Dataset entries
┄┄┄┄┄┄

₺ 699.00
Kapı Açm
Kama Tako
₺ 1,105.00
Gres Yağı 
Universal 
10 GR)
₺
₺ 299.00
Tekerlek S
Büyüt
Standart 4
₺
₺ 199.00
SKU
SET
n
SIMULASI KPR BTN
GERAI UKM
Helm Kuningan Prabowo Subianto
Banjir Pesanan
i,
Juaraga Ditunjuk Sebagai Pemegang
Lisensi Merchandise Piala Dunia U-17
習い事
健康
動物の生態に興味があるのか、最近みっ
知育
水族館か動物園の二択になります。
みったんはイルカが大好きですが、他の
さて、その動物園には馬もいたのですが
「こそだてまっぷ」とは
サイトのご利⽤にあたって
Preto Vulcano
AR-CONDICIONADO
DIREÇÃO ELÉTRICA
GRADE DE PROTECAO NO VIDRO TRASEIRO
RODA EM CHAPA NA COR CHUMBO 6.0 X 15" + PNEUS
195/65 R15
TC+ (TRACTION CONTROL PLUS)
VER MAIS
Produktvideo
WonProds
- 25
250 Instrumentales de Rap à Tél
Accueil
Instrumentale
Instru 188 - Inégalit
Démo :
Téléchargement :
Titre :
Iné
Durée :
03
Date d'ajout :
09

┄┄┄┄┄┄

_REQUIRED WORK_: All of the records above are to be copied exactly.

_FINISHED EXERCISE_:
₺ 699.00
Kapı Açm
Kama Tako
₺ 1,105.00
Gres Yağı 
Universal 
10 GR)
₺
₺ 299.00
Tekerlek S
Büyüt
Standart 4
₺
₺ 199.00
SKU
SET
n
SIMULASI KPR BTN
GERAI UKM
Helm Kuningan Prabowo Subianto
Banjir Pesanan
i,
Juaraga Ditunjuk Sebagai Pemegang
Lisensi Merchandise Piala Dunia U-17
習い事
健康
動物の生態に興味があるのか、最近みっ
知育
水族館か動物園の二択になります。
みったんはイルカが大好きですが、他の
さて、その動物園には馬もいたのですが
「こそだてまっぷ」とは
サイトのご利⽤にあたって
Preto Vulcano
AR-CONDICIONADO
DIREÇÃO ELÉTRICA
GRADE DE PROTECAO NO VIDRO TRASEIRO
RODA EM CHAPA NA COR CHUMBO 6.0 X 15" + PNEUS
195/65 R15
TC+ (TRACTION CONTROL PLUS)
VER MAIS
Produktvideo
WonProds
- 25
250 Instrumentales de Rap à Tél
Accueil
Instrumentale
Instru 188 - Inégalit
Démo :
Téléchargement :
Titre :
Iné
Durée :
03
Date d'ajout :
09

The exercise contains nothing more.